I’m writing this mainly I guess for any writers who might be reading. Rejections (note the plural) are part of the game. And it is a game, not a fun game or one of manipulation, but of patience, perseverance and professionalism. Another thing: it’s a long game.
I wrote about rejection here, for author Lee Kofman, and how me submitting a terribly-written travel article back in 1990 (and getting rightly rejected – and in retrospect it was a LOVELY ‘No’ letter, I have the feeling it came from Jonathan Green) meant that I didn’t submit anything for years. I didn’t stop writing, I’m not that precious or thin-skinned, but If I’d known then what I know now, a slow-dawning awareness that started building once I started writing seriously with a view to publication from 2008 onwards, I would have seen that not only was that piece a draft, wholly unworked and not worthy of appearance outside of my diary pages, rejection does not mean you are shit.
Now, as I am sitting with a completed second novel manuscript, the first draft of a third ready for next-stage development, and fourth in its early stages, I am so glad that not only was that pathetic travel piece denied its place in the canon lol, but also that the first few submissions I made to literary journals were nixed as well. I know now that my novels need a long, long time in the oven, with the preparation of them like one of those crazy recipes that have so many ingredients you almost decide not to cook the bloody thing, but then you think, well, give it a whirl, it’s the weekend, I’ve got the whole day, and you make the hugest mess of the kitchen, use every pot and pan, and you kind of enjoy it but kind of think ‘why am I even doing this?’ And it took me a while to realise that if I can manage my impatience by thinking ‘the thing will improve, take your time, this is nowhere near finished’ and resist rushing it to readers, an agent, the publisher, then the pressure comes off a bit.
Another thing that helped me with my manuscript development is the idea of a conscious structure and deliberate story points. There are a bunch of people who have written about these (American screenwriting guru Syd Field; Michael Hauge; Larry Brooks) in ways that are clear and helpful. I consider myself a literary fiction writer, but reasoned there was no reason why I couldn’t also incorporate some of these dudes’ systems. (And the story points don’t have to be big obvious clunky ones; they can be subtle shifts, emotional changes or realisations). It seems there is a move happening, driven by readers, booksellers and therefore publishers, away from novels that are ‘only’ beautifully written, interior and character-driven (all such hard things to do well in the first place) to books that have all those elements but with extra elements of storytelling that publishers believe will sell the novel to larger numbers of readers (cross-over books). I wonder whether this is because of long-form television and how people are accessing their preferred narratives. It’s also possibly because of how we are distracted by our phones and cannot settle to fiction in the way we used to. (Noam Chomsky talks of the perfect dyad between a man and his television set. I think it’s true, but between a human and their phone.)

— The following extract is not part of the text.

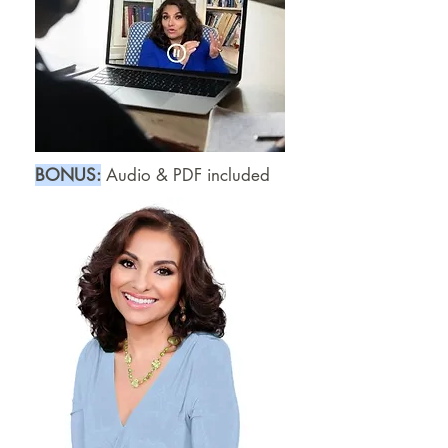
B
​ONUS:
Audio & PDF included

Wonderful woman and agent Virginia Lloyd (who represented my first novel and sold it to Allen and Unwin two years ago – two years ago on Melbourne Cup Day it was acquired), has written about attracting the attention of a publisher here:
Virginia is super professional and smart, lovely to deal with and has extensive experience – she worked as an in-house editor for PanMac before setting up as a literary agent, in Brooklyn NYC where I met her in a very hip bar, and now in Sydney. She represents some authors, as well as offering editorial services: mentoring/coaching; manuscript assessments; editorial and structural development. You can read more about her services here. While she no longer represents my work, occasionally I send a (panicked) email to her and she talks me down, and for people who might feel they need some help and are happy to pay*, I can’t recommend her highly enough. Like I said above, it’s a tough business and it is important to try to build a group of people who will champion your work, be in your corner, make you feel supported to keep going. Much of it is about endurance and not cracking under the strain, not giving up.
Finally, I came across this article about the reasons a manuscript gets rejected by agents, written by an agent’s reader (an agent is often the first person a writer will be submitting their novel manuscript too, although in Australia they are harder to get than a publisher it seems!)
I’d love to know if any writers are reading. I know I have some readers who are readers, and as I still work out what I want to do with this space, in terms of blogging, I’d love to know what people would like to read about. It’s clear my book ‘not-reviews’ are sporadic at best. I do the 6 Degrees posts, and occasionally share articles of interest I come across. It’s a bit of a mess, really, but I guess it’s okay.
* Virginia is very clear on her website about how the fee structures work, in terms of literary representation (where there is no upfront fee) and other services. A reputable literary agent will never ask for money upfront, or to take on a client. Lit agenting is done on spec, and sometimes, if you are lucky, they will put in a lot of unpaid work with you to develop the manuscript before approaching publishers with it. This is what happened with me and Virginia, on not one but two novel manuscripts. You can see why I love her so much, she stuck with me and believed in me, even though it took two years to get a book contract.